Blood Brothers: The Story of the Strange Friendship Between Sitting Bull and Buffalo Bill:  It was in Brooklyn, New York, in 1883 that William F. Cody—known across the land as Buffalo Bill—conceived of his Wild West show, an “equestrian extravaganza” featuring cowboys and Indians. The idea took off. For four months in 1885 the Lakota chief Sitting Bull appeared in the show.  This book, from award-winning author Deanne Stillman, tells the story of these two iconic figures through their brief but important collaboration.  Unearthing little told details about the two men and their tumultuous times, this book casts light not a broad swath of 19th century American history, but also on the cultural and personal importance of Wild West Shows for Native Americans and white performers alike.  During this time, the Native American rights movement began to flourish, but with their way of life in tatters, the Lakota and others availed themselves of the chance to perform in the Wild West. Cody paid his performers well, and he treated the Native Americans no differently from white performers. When Cody died in 1917, a large contingent of Native Americans attended his public funeral.

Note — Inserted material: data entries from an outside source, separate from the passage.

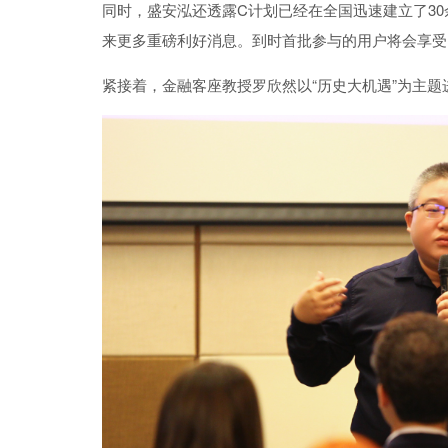
同时，
盛安泓
还
透露
C
计划已经在全国迅速
建立了3
来更多重磅利好消息。
到时首批参与的用户将会享受
紧接着，
金融客座教授罗欣然
以“
历史大机遇
”为主题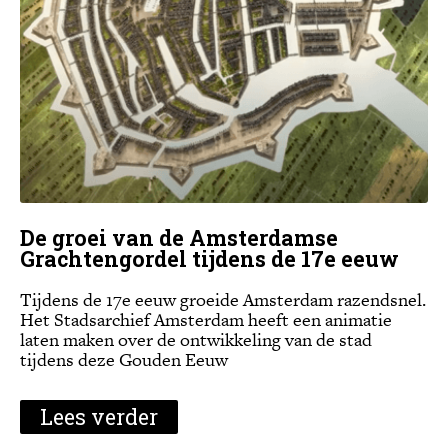
De groei van de Amsterdamse
Grachtengordel tijdens de 17e eeuw
Tijdens de 17e eeuw groeide Amsterdam razendsnel.
Het Stadsarchief Amsterdam heeft een animatie
laten maken over de ontwikkeling van de stad
tijdens deze Gouden Eeuw
Lees verder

This book enriches our knowledge of these two men, and the world they inhabited, in well-researched detail, and with beautiful storytelling.  In it’s review, Booklist called this work “Thoroughly researched…Stillman’s account of this period in American history is elucidating as well as entertaining.”

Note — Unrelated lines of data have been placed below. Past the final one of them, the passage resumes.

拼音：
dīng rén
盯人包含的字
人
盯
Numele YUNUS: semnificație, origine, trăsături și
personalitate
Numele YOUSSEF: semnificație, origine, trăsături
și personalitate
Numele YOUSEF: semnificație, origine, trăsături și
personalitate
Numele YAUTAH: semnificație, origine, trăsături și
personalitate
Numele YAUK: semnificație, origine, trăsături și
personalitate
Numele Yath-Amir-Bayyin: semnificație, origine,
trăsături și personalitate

Ghosts of the Tsunami: Death and Life in Japan’s Disaster Zone:  On March 11, 2011, a powerful earthquake sent a 120-foot-high tsunami smashing into the coast of northeast Japan. By the time the sea retreated, more than eighteen thousand people had been crushed, burned to death, or drowned. It was Japan’s greatest single loss of life since the atomic bombing of Nagasaki. It set off a national crisis and the meltdown of a nuclear power plant. And even after the immediate emergency had abated, the trauma of the disaster continued to express itself in bizarre and mysterious ways. Richard Lloyd Parry, an award-winning foreign correspondent, lived through the earthquake in Tokyo and spent six years reporting from the disaster zone. There he encountered stories of ghosts and hauntings, and met a priest who exorcised the spirits of the dead. And he found himself drawn back again and again to one specific village that had suffered a loss too heartbreaking to forget.  This is a fascinating, heartbreaking, wrenching, and wonderfully insightful book that offers a stunning portrait of a tragedy that often feels completely indescribable.  As The Chicago Tribune recognized, this book is “Remarkably written and reported . . . a spellbinding book that is well worth contemplating in an era marked by climate change and natural disaster.”